Viewed October 17, 2006

Okay, so I get some of what Uwe Boll does. I get the whole make-it-cheap-and-fast thing. I get the whole cast-whoever-is-available thing. What I don’t get is the change-everything-about-the-storyline thing. After all, someone somewhere down the line had to have actually played the games that his films are based on, didn’t they? Well, if Alone in the Dark, House of the Dead and BloodRayne are any indication, maybe not.

Just like his previous two films, BloodRayne jettisons the basic storyline of the games in favor of a more formulaic story of vampires bent on conquering the world. (The quirky characters and storyline were the only things that made the original BloodRayne video game worth playing.)

In the film, half-vampire Rayne (played by Kristanna Loken of Terminator 3 fame) escapes her carnival captors and hooks up with a bunch of vampire hunters led by Valdimir (Michael Madsen). He and fellow hunters Katarin (Michelle Rodriguez) and Sebastian (Matthew Davis) are on the trail of chief vampire Kagan (Oscar-winning Ben Kingsley, obviously in need of a paycheck). Meanwhile, other figures loom on the sidelines including Katarin’s father Elrich (Billy Zane - yes, you heard that right) and Leonid (Meat Loaf Aday). Additional medium star power is provided by Will Sanderson, Udo Kier and Michael ParĂ©.

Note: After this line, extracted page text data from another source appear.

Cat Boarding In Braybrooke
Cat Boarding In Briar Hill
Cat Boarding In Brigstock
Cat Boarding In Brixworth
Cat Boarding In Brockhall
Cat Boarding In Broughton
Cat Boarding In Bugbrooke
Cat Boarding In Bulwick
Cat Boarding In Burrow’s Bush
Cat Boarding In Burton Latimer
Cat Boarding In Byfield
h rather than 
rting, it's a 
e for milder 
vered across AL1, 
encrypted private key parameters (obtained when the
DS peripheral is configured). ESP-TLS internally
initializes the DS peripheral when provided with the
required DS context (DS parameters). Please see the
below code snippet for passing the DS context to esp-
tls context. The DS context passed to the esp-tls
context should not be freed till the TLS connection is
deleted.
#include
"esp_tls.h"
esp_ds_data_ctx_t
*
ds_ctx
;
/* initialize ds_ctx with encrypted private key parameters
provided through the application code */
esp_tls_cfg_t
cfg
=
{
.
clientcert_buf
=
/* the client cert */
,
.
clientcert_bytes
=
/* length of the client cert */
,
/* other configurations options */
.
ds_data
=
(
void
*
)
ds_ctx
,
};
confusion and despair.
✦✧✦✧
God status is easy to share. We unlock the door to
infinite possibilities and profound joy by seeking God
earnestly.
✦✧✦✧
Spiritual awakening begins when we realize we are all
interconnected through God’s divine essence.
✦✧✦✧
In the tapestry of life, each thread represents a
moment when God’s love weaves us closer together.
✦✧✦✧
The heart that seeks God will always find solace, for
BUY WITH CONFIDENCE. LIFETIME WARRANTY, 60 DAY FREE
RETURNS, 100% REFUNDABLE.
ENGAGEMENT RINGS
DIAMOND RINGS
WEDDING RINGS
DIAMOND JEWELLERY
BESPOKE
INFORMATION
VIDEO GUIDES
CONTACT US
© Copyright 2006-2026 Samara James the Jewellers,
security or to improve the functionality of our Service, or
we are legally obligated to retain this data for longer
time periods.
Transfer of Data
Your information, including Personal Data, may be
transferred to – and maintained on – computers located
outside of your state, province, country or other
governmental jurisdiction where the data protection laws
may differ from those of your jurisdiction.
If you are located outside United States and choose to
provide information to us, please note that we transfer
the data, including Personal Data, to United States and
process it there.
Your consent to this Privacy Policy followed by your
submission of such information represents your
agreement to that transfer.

If that all seems like a mish-mosh destined for the glory of so-bad-it’s-good, you’d be mistaken. BloodRayne is straight-up so-bad-it’s-bad.

It starts with Boll’s world-famous casting policy. He basically scheduled the filming, then casts around to see who’s available, wants a paycheck and a few weeks on location. This is the only way you can end up with Billy Zane playing the father of Michelle Rodriguez, who is only twelve years his junior. With the exception of the lead (who, one assumes, Boll put at least a modicum of thought into), the cast is universally mis-cast. Only Zane (as he so often does) tries to infuse his character with some kind of life (even if it’s an oddball mentality incongruous with his position in the film). Madsen, in particular, needs to be pointed to. He can be very effective in the right role (like Kill Bill), but when he coasts, he gives nothing. (And word is, he was never sober on set.) Ben Kingsley should know better than to get involved in this kind of thing. But he’s been able to bring some substance to low-budget films in the past (things like Slipstream come to mind), yet just doesn’t seem interested here.

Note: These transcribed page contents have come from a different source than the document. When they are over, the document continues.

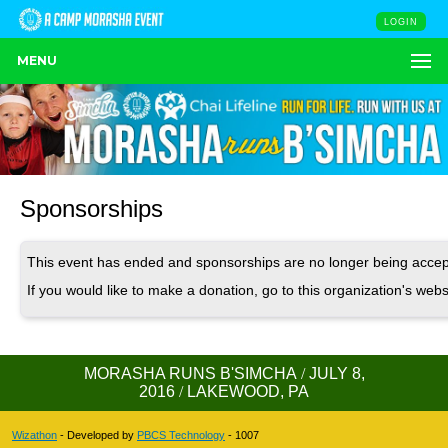
LOGIN
MENU
Sponsorships
This event has ended and sponsorships are no longer being accep
If you would like to make a donation, go to this organization's webs
MORASHA RUNS B'SIMCHA
/
JULY 8,
2016
/
LAKEWOOD, PA
Wizathon
- Developed by
PBCS Technology
- 1007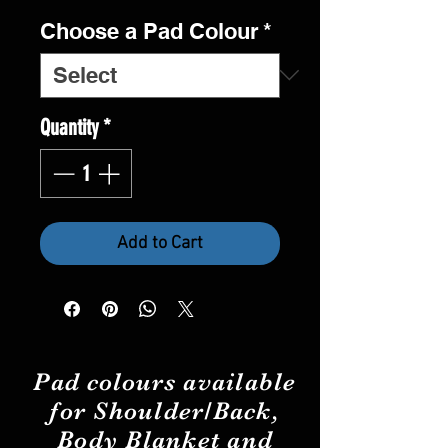
Choose a Pad Colour
*
Quantity
*
Add to Cart
Pad
colours
available
for Shoulder/Back,
Body Blanket and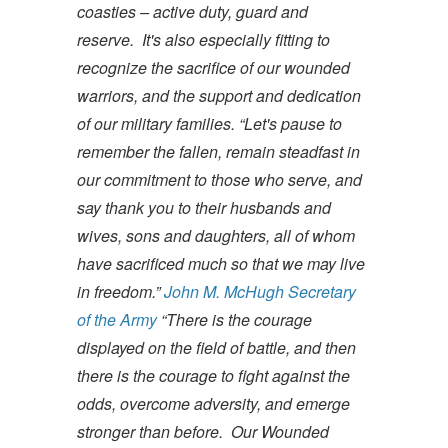
coasties – active duty, guard and
reserve. It's also especially fitting to
recognize the sacrifice of our wounded
warriors, and the support and dedication
of our military families.
“Let's pause to
remember the fallen, remain steadfast in
our commitment to those who serve, and
say thank you to their husbands and
wives, sons and daughters, all of whom
have sacrificed much so that we may live
in freedom.”
John M. McHugh
Secretary
of
the Army
“There is the courage
displayed on the field of battle, and then
there is the courage to fight against the
odds, overcome adversity, and emerge
stronger than before. Our Wounded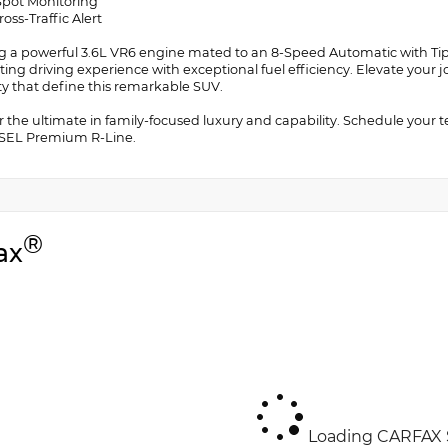
 Spot Monitoring
ross-Traffic Alert
g a powerful 3.6L VR6 engine mated to an 8-Speed Automatic with Tiptr
ating driving experience with exceptional fuel efficiency. Elevate you
ity that define this remarkable SUV.
r the ultimate in family-focused luxury and capability. Schedule your 
 SEL Premium R-Line.
®
ax
Loading CARFAX S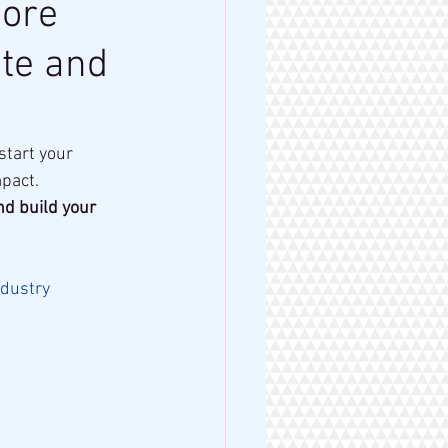
more
te and
tart your 
mpact.
d build your 
dustry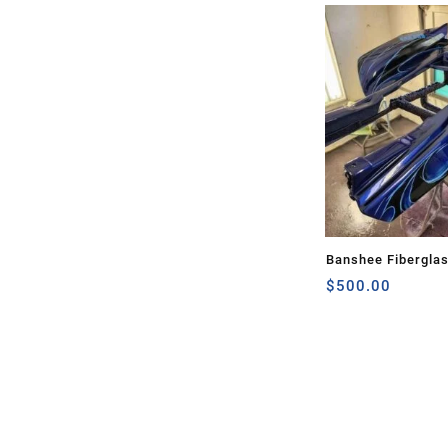
Banshee Fibergla
$
500.00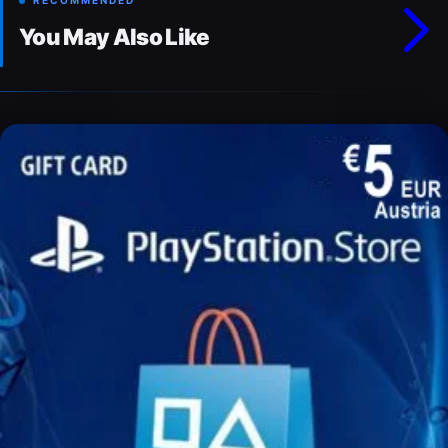
RECOMMENDED
You May Also Like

It must be said, as I mentioned in my review of T3, that Kristanna Loken has real screen presence. She’s the one thing really worth watching in BloodRayne, and not just because she’s an attractive woman. She has a way of making the dreadful nature of her material less noticable. She can’t really redeem it or anything, but at least she can keep me interested, which is more than all the rest are able to do.

So here it is in a nutshell: BloodRayne is a bad film that virtually no one will enjoy. If all you want is a lot of blood, a bit of flesh and lots of underclad pretty girls (real Romanian hookers, people! - they’re cheaper than actresses), there may be enough for you here. But I doubt even the most purient out there will ever want to see it again.